Stored data entries
=== Begin Enclosure ===

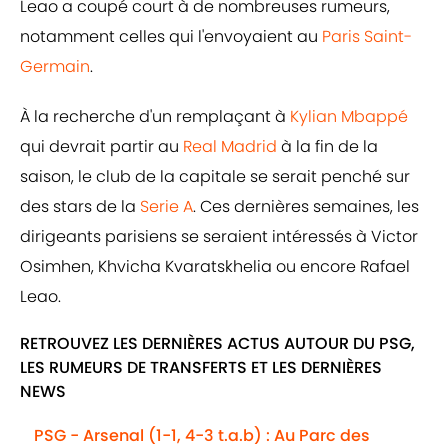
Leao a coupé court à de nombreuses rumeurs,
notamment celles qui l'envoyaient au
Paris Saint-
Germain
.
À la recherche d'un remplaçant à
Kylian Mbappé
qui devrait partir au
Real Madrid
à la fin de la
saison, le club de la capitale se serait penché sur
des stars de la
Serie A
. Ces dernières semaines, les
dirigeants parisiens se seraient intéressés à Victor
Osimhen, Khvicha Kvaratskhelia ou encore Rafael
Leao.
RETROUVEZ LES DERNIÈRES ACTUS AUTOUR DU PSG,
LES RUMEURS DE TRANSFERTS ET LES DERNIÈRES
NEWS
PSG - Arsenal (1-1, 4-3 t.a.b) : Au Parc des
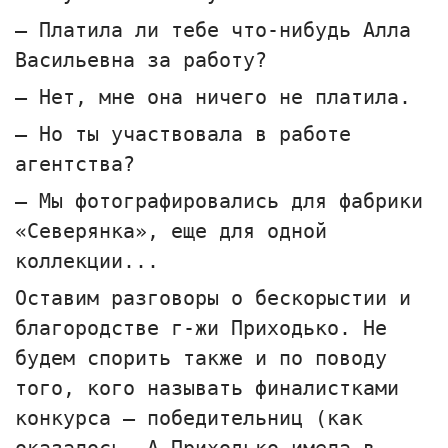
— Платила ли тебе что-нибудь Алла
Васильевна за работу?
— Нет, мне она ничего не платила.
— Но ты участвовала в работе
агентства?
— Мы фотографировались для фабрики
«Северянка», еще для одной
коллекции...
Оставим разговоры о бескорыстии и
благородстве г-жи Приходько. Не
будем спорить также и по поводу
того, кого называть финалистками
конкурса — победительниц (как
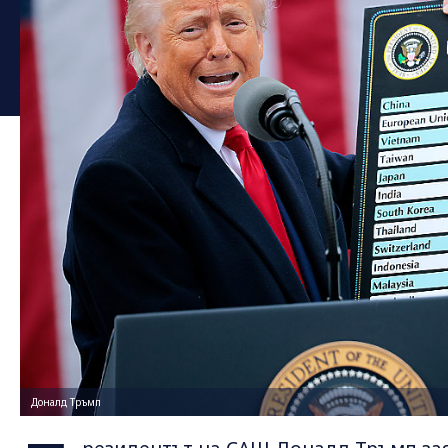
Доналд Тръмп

=== End Enclosure ===
=== Begin Enclosure ===

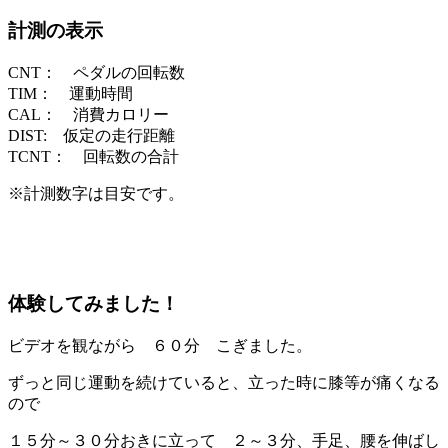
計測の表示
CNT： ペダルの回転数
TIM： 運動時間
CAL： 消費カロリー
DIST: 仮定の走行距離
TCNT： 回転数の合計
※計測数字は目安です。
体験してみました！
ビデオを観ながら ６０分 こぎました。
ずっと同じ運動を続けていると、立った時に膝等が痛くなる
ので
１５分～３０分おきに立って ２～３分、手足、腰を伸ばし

=== End Enclosure ===

Every line above that holds the word "Leao" needs to be copied.

Leao a coupé court à de nombreuses rumeurs,
Leao.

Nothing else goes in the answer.